• _The problem_:
Leave out the pictures and output exactly the lines below from the one with "kostenlos. Wir werden" down to the one with "signálem, že miminko", both of them included.

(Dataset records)
---

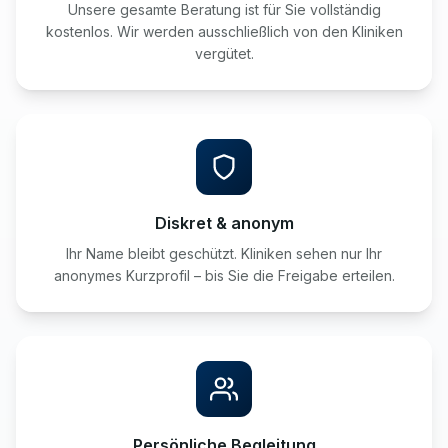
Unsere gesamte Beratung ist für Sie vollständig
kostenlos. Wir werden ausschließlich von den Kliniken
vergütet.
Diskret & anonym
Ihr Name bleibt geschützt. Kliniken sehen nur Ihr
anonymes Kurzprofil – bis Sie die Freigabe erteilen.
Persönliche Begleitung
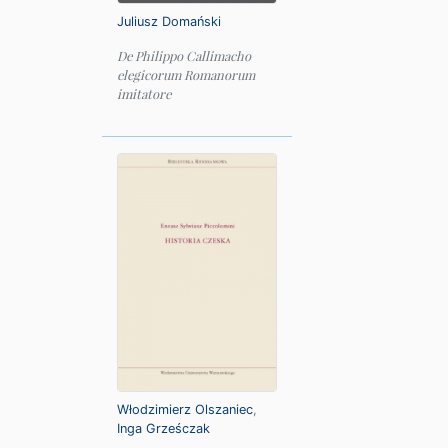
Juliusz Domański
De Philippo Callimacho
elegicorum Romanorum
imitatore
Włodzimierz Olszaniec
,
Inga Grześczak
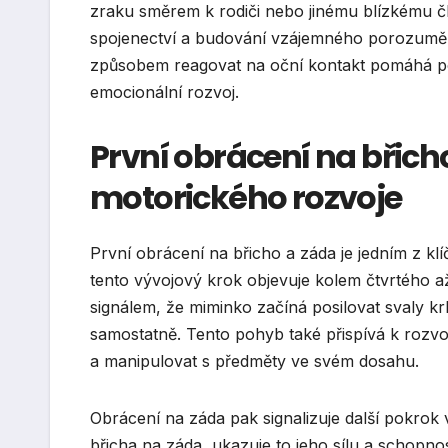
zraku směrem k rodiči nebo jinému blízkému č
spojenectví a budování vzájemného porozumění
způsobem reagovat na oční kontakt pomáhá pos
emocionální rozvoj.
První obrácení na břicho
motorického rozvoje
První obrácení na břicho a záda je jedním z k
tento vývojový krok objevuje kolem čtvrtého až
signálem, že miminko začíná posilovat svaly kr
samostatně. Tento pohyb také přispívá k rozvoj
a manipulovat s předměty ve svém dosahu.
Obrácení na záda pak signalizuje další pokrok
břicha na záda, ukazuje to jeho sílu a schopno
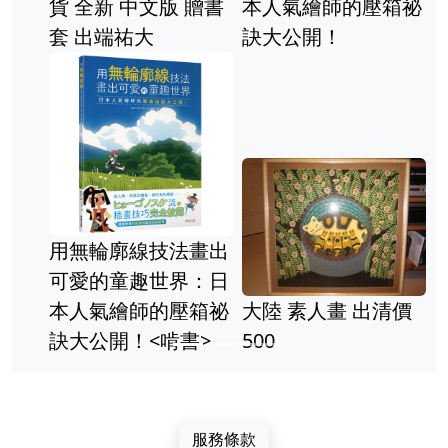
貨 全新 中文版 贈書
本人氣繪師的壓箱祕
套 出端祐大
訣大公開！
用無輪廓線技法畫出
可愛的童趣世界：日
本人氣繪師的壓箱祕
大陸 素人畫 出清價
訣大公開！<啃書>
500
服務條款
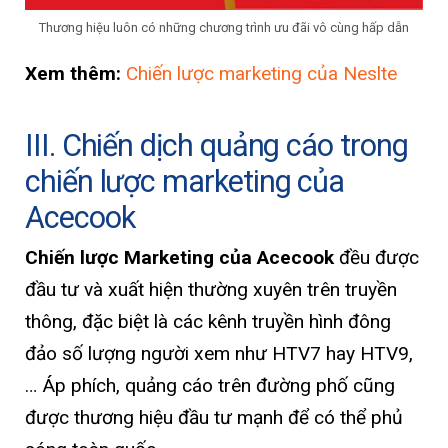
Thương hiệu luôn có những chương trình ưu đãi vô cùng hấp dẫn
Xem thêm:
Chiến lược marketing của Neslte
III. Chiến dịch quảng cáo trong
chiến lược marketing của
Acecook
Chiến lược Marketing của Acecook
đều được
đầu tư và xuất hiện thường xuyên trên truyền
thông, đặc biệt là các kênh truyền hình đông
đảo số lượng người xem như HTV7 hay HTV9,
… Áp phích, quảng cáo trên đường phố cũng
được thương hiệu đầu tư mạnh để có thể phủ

---

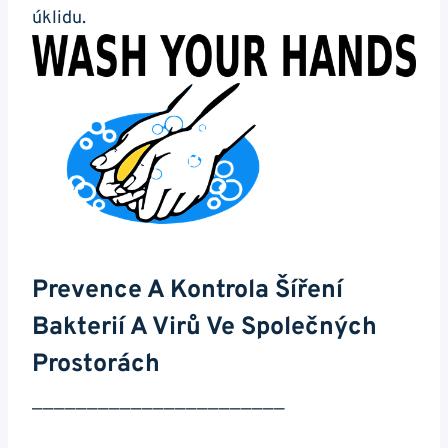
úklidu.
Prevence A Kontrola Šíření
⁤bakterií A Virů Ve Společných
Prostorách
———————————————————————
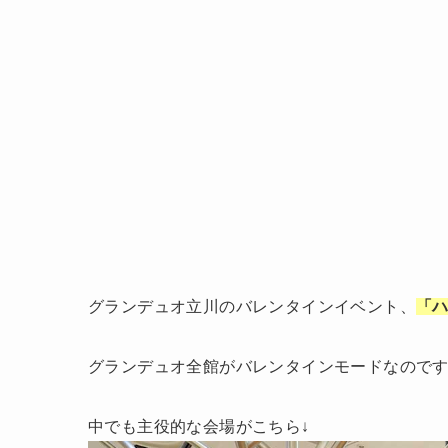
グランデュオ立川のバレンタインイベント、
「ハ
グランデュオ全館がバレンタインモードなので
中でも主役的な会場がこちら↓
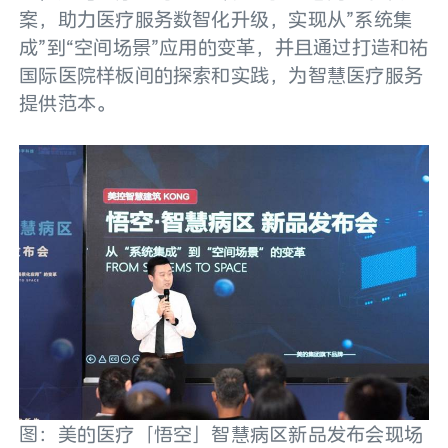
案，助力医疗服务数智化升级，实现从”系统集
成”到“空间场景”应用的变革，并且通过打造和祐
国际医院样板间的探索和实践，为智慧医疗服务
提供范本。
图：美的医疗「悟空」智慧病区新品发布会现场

---

• _Answer for the task_:
kostenlos. Wir werden ausschließlich von den Kliniken
vergütet.
Diskret & anonym
Ihr Name bleibt geschützt. Kliniken sehen nur Ihr
anonymes Kurzprofil – bis Sie die Freigabe erteilen.
Persönliche Begleitung
Juliusz Domański
De Philippo Callimacho
elegicorum Romanorum
imitatore
Włodzimierz Olszaniec
,
Inga Grześczak
zraku směrem k rodiči nebo jinému blízkému č
spojenectví a budování vzájemného porozumění
způsobem reagovat na oční kontakt pomáhá pos
emocionální rozvoj.
První obrácení na břicho
motorického rozvoje
První obrácení na břicho a záda je jedním z k
tento vývojový krok objevuje kolem čtvrtého až
signálem, že miminko začíná posilovat svaly kr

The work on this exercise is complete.